I went a good two hundred yards past Sunflower’s mooring, then turned south amongst a gaggle of moored Salcombe yawls. I rowed until Sunflower’s bows were pointing directly towards me, then I let the ebbing tide carry me down towards her. I steered with a single oar over the dinghy’s transom. I noticed there was no tender tied to Sunflower, which was odd, but, when I was just twenty yards away, I forgot the oddity because I heard voices. There were evidently two intruders aboard, a man and a woman. The woman’s voice, sharp and penetrating, seemed to make a protest, but the man’s voice overrode her.
I put out a hand and caught the rail of Sunflower’s pulpit. The tide was trying to take the dinghy down Sunflower’s starboard flank to where I would have been visible through the cabin ports, but I held the dinghy back, took a breath, then slowly hauled myself over the bows. The big hull rocked gently under my weight, but not enough to warn the intruders of my presence. I’d kept the inflatable’s painter in my left hand and I quickly hitched it to the pulpit rail. The inflatable would bump softly against the steel hull, and I prayed the tiny thumping would not alert them. The man was speaking again, low and urgently, but I could not hear his exact words.

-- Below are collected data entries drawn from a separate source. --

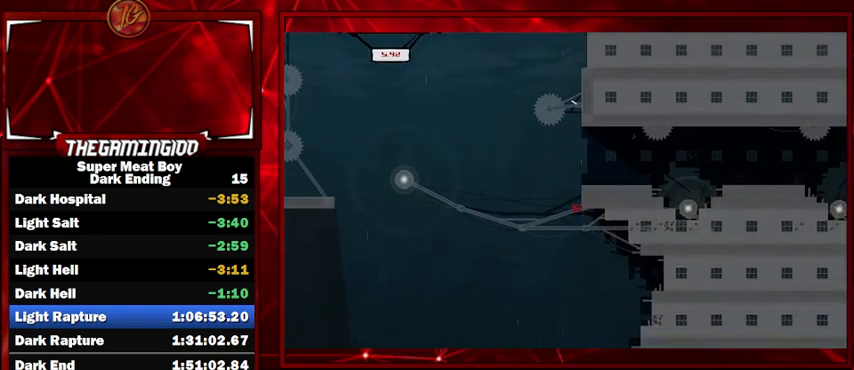
{"keys": ["right", "shift"], "events": [[300, "space", "down"], [434, "space", "up"]]}
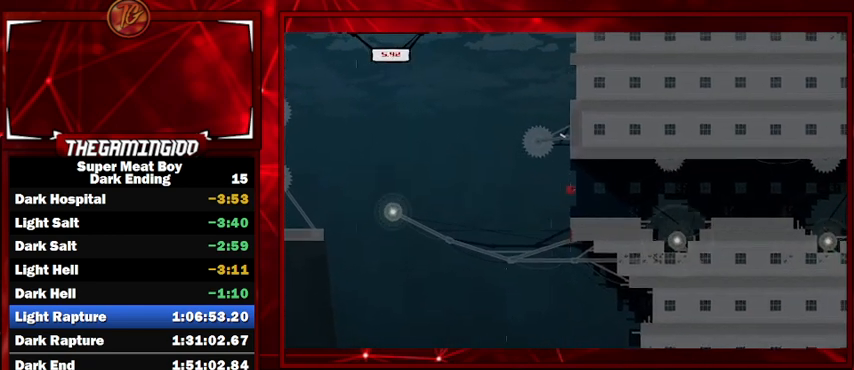
{"keys": ["right", "shift"], "events": [[400, "space", "down"], [500, "space", "up"]]}
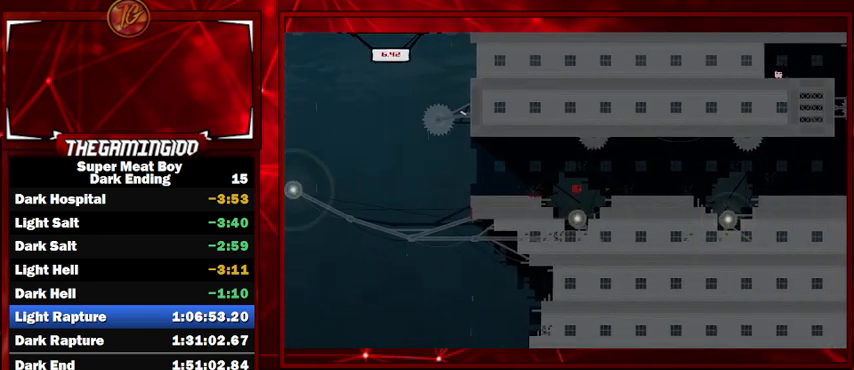
{"keys": ["left", "shift"], "events": [[334, "left", "down"], [334, "right", "up"]]}
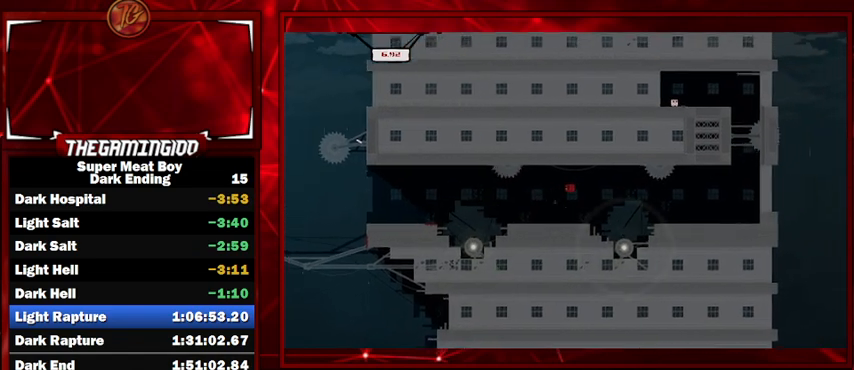
{"keys": ["right", "shift"], "events": [[267, "left", "up"], [367, "right", "down"]]}
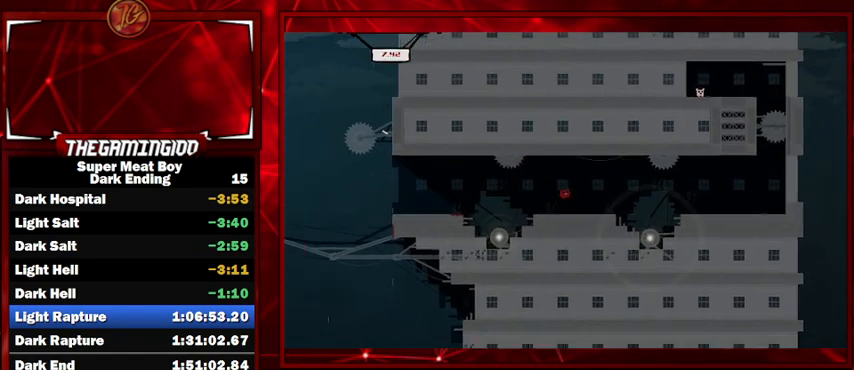
{"keys": ["right", "shift"], "events": []}
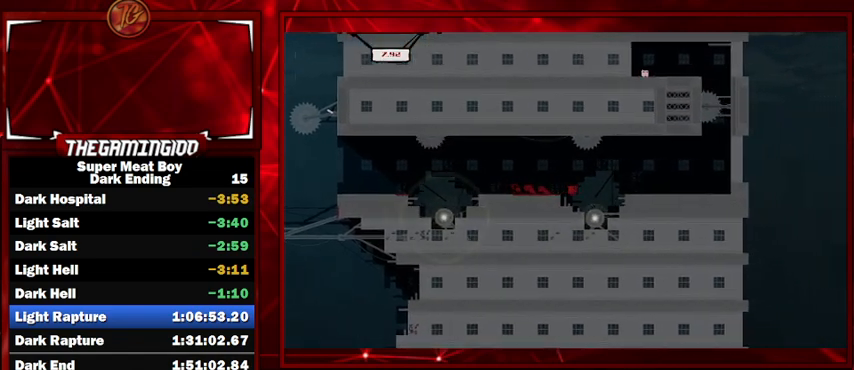
{"keys": ["right", "shift"], "events": []}
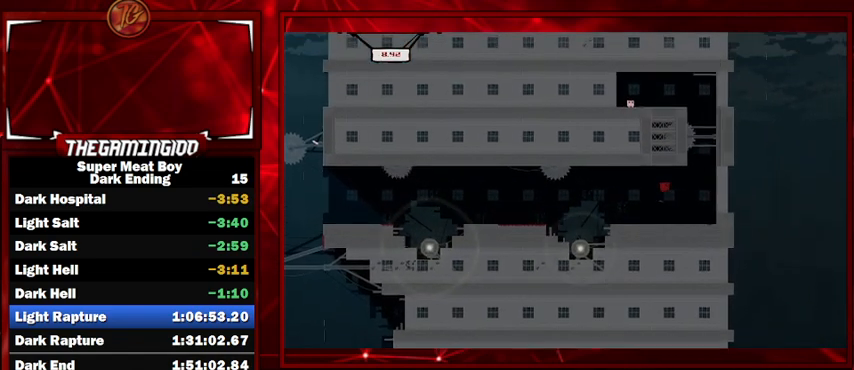
{"keys": ["right", "shift"], "events": []}
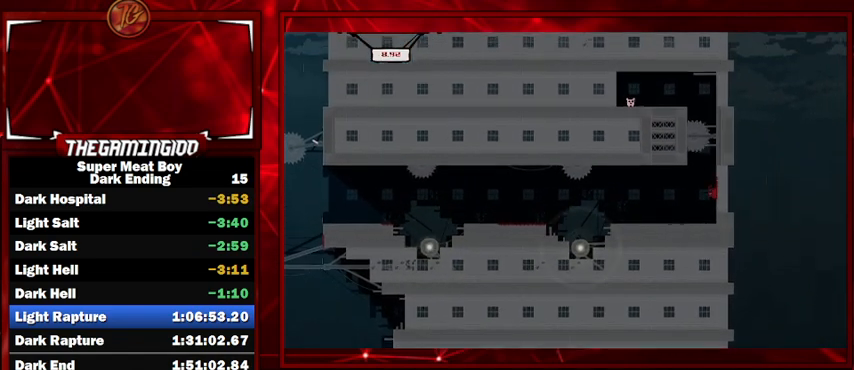
{"keys": ["right", "shift", "space"], "events": [[367, "space", "down"]]}
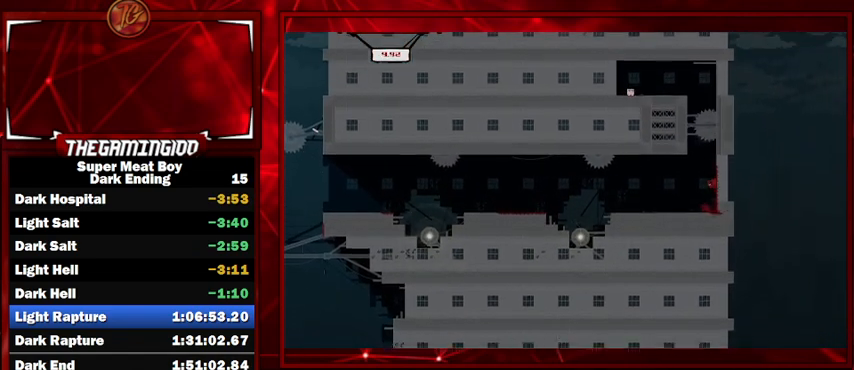
{"keys": ["left", "shift", "space"], "events": [[167, "space", "up"], [200, "left", "down"], [200, "right", "up"], [200, "space", "down"]]}
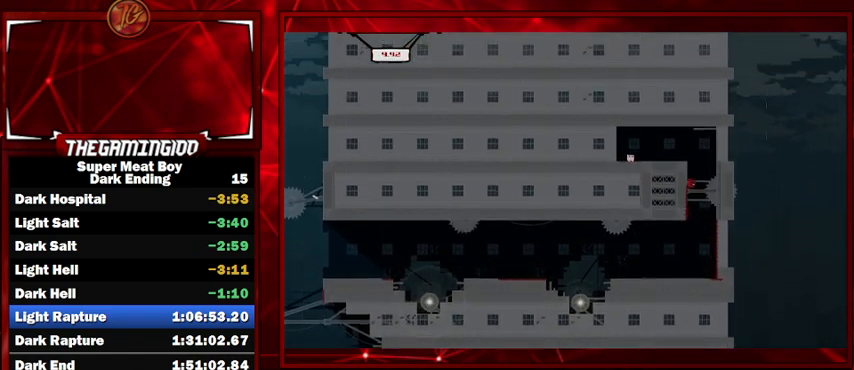
{"keys": ["left", "shift"], "events": [[367, "space", "up"]]}
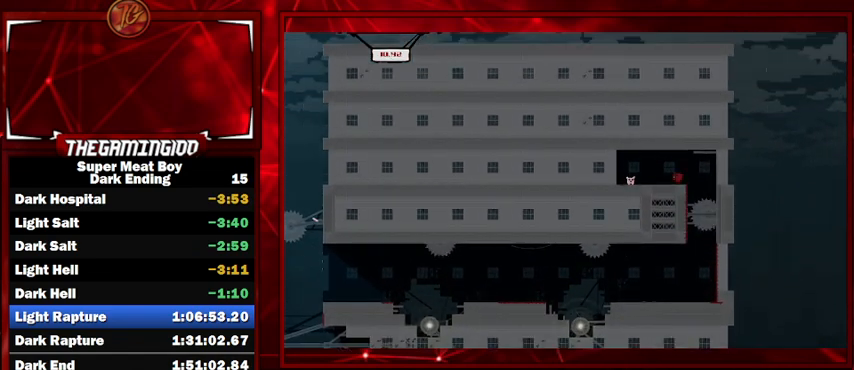
{"keys": ["shift"], "events": [[500, "left", "up"]]}
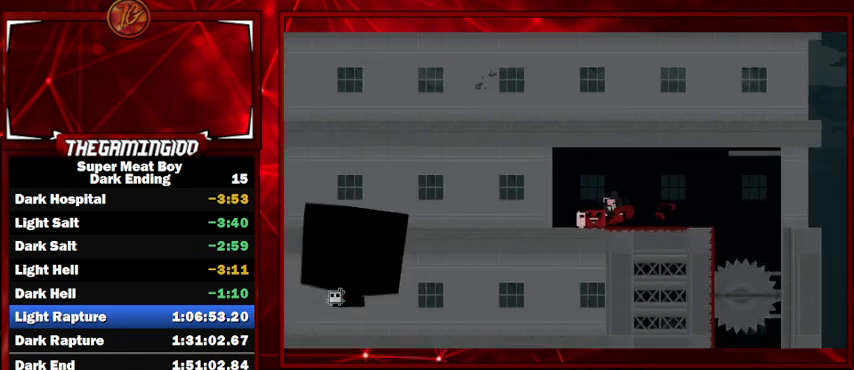
{"keys": ["shift"], "events": []}
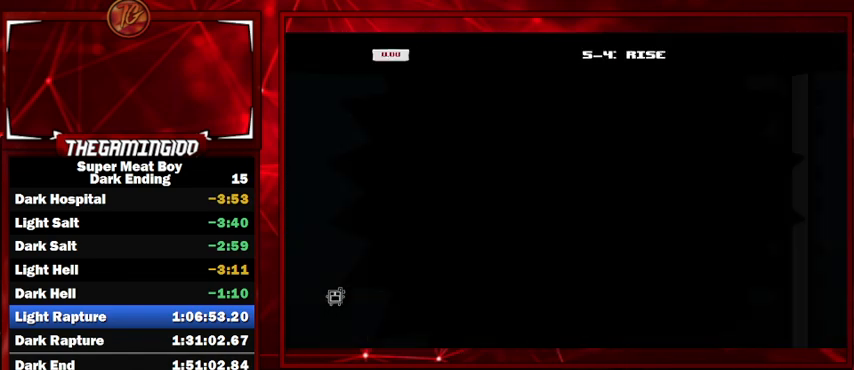
{"keys": ["shift"], "events": []}
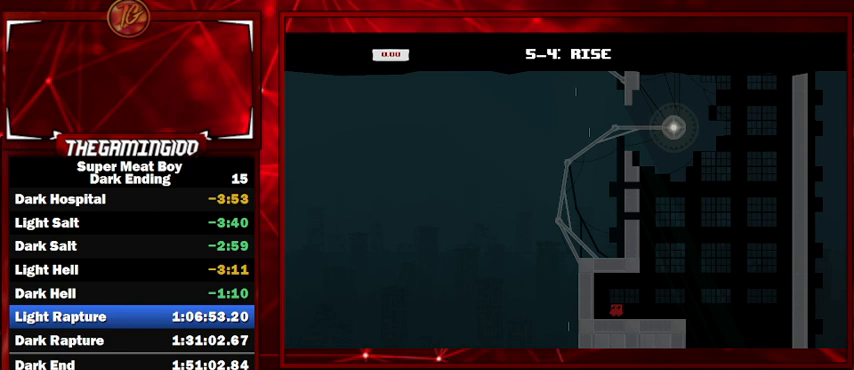
{"keys": ["right", "shift", "space"], "events": [[34, "right", "down"], [167, "right", "up"], [234, "right", "down"], [467, "space", "down"]]}
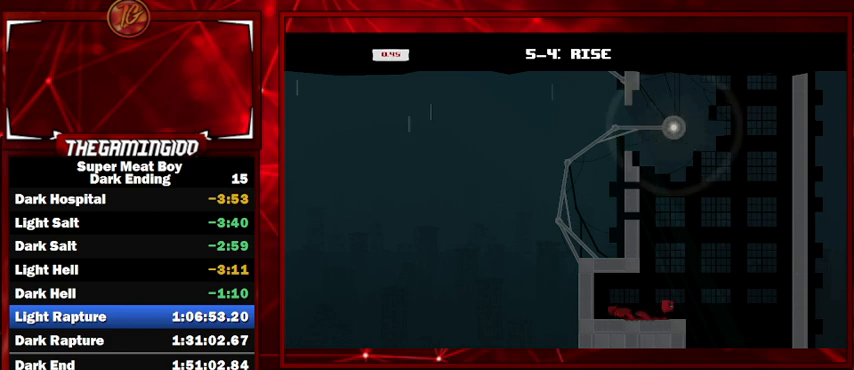
{"keys": ["right", "shift", "space"], "events": [[434, "space", "up"], [467, "space", "down"]]}
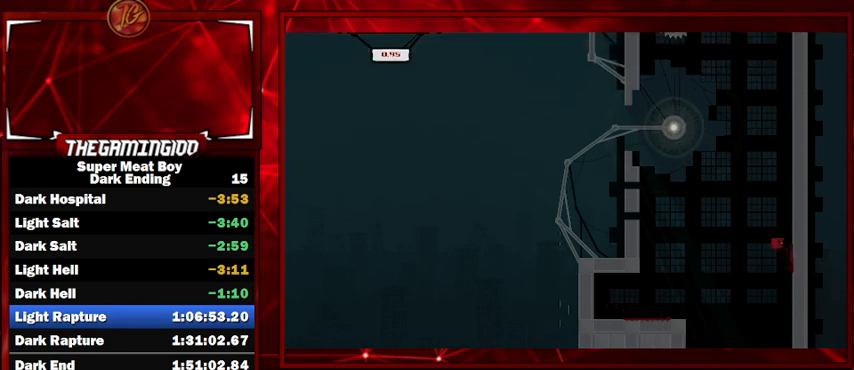
{"keys": ["right", "shift"], "events": [[500, "space", "up"]]}
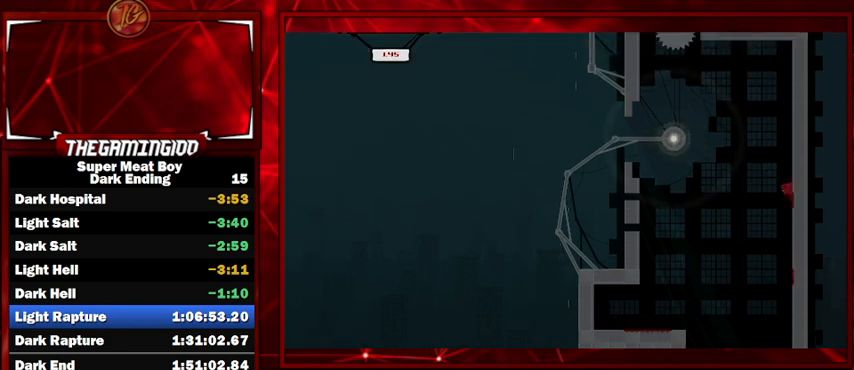
{"keys": ["left", "shift", "space"], "events": [[34, "space", "down"], [100, "left", "down"], [134, "right", "up"]]}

I crouched over the forehatch. I guessed that the man and woman would be in the main cabin. I could just see the twisted remains where they had forced the hasp of the main companionway. I briefly thought of making my entrance there, but my footsteps could have alerted them as I negotiated the cabin roof and I wanted to surprise them. I took the bunch of keys from my pocket and, taking exquisite care not to make them jangle, found the small key for the forehatch padlock. The dinghy, driven by the wind, thumped softly and persistently against the hull. Rain slicked Sunflower’s teak-planked deck.
The key went unwillingly into the lock, resisted, then turned. I eased the padlock out of the steel hasp, laid it with the keys on the deck, then took hold of both latches.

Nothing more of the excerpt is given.